Sirs,

We would like to describe a 7-year-old boy with methylmalonic acidemia (mut 0 phenotype) who has been managed for 4 years by hemodialysis and continuous ambulatory peritoneal dialysis (CAPD) without any serious neurological complications.

In extreme cases of methylmalonic acidemia (MMA, McKusick 251000), methylmalonyl CoA mutase activity is completely absent (mut 0). Most patients die within 2 months of diagnosis and those who survive have a complicated clinical course, with frequent hospitalizations and both growth and mental retardation [1, 2, 3]. Cardiomyopathy and chronic progressive loss of renal function are frequent and serious complications of long-term survivors [4]. In the literature, there is only one reported case of methylmalonic acidemia treated with CAPD [5].

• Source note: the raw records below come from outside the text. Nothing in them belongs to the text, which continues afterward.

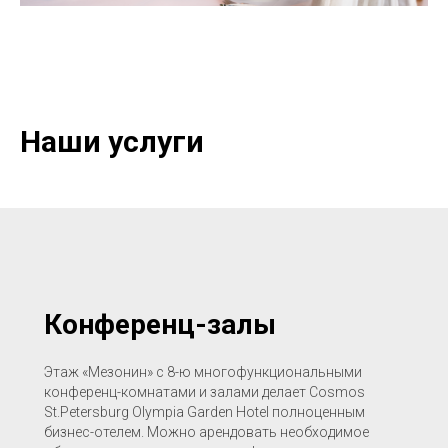
Наши услуги
Конференц-залы
Этаж «Мезонин» с 8-ю многофункциональными
конференц-комнатами и залами делает Cosmos
St.Petersburg Olympia Garden Hotel полноценным
бизнес-отелем. Можно арендовать необходимое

A 2.72-kg male infant was born by cesarean section at 38 weeks as the second baby of a twin birth. The elder twin brother died during the 1st week of life because of severe acidosis. Laboratory tests revealed metabolic acidosis and hyperammonemia (449 μg/dl). The urine was positive for methylmalonic acid (MMA). A low-protein diet with special formula feeding was started. Complementation analysis of cultured fibroblasts (performed in Dr. Rosenblatt’s laboratory in Canada) showed that he had mut 0 type apoenzyme deficiency.

The clinical course was complicated, and was characterized by severe metabolic acidosis, recurrent vomiting, and dehydration. Vitamin B12 therapy did not result in a decrease in urinary MMA and did not ameliorate the clinical course. Over the next 33 months, he had 14 hospitalizations because of metabolic decompensation and was treated with sodium bicarbonate, hydration, and a protein-restricted diet.

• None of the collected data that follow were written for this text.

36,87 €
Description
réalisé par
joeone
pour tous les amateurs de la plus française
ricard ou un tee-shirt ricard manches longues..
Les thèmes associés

At 34 months of age, he commenced thrice-weekly hemodialysis for 2-h sessions. His weight was 11.7 kg (3th–10th percentile) and height 88.6 cm (10th–25th percentile). For the next 10 months, he had only 2 hospitalizations due to metabolic decompensation. However, thereafter he was frequently admitted nearly every month for 1 year, despite daily hemodialysis. We recommended liver transplantation, but the parents preferred dialysis.

At 5 years of age, he commenced CAPD with the aim of increasing the excretion of MMA and discontinuing hemodialysis. MMA was measured by isotope dilution gas chromatography-mass spectrometry [6]. Before CAPD, the MMA level of a 24-h urine sample was 482.02 μmol/day and serum MMA was 116.12 μmol/l. Dialysis involved four changes of a standard solution of 500 ml of 1.5% dextrose. After 1 week of dialysis, 24-h urine MMA was 263.56μmol/day and 24-h dialysis fluid MMA was 2,290.44 μmol/day. Serum MMA was 46.11 μmol/l. We confirmed that this regimen could eliminate 2,554 μmol of MMA in urine and dialysate per day. However, serum MMA concentrations (46.11–196.61 μmol/l) were not normalized.

In the 24 months after CAPD was started, his improvement has been dramatic. He had only 2 hospitalizations due to metabolic crises, despite progressive relaxation of the restriction of protein. He is currently 7 years old. His present weight is 25 kg (75th percentile) and his height is 118 cm (25th–50th percentile). The percentiles of weight and height have increased. His renal function is normal.

His mental capacity was examined by a pediatric psychiatrist and the patient was shown not to be retarded except for his language. His language development is delayed by 1.5 years, but he has no serious neurological complications. Complications of CAPD included three episodes of severe scrotal swelling, and development of an inguinal hernia, which necessitated surgical treatment.

We advocate that CAPD should be an option for the management of the mut 0 phenotype of MMA to prevent serious neurological complications, to improve physical growth, when more-specific forms of therapy are not effective, and to prevent the development of a catabolic state due to glucose supplementation.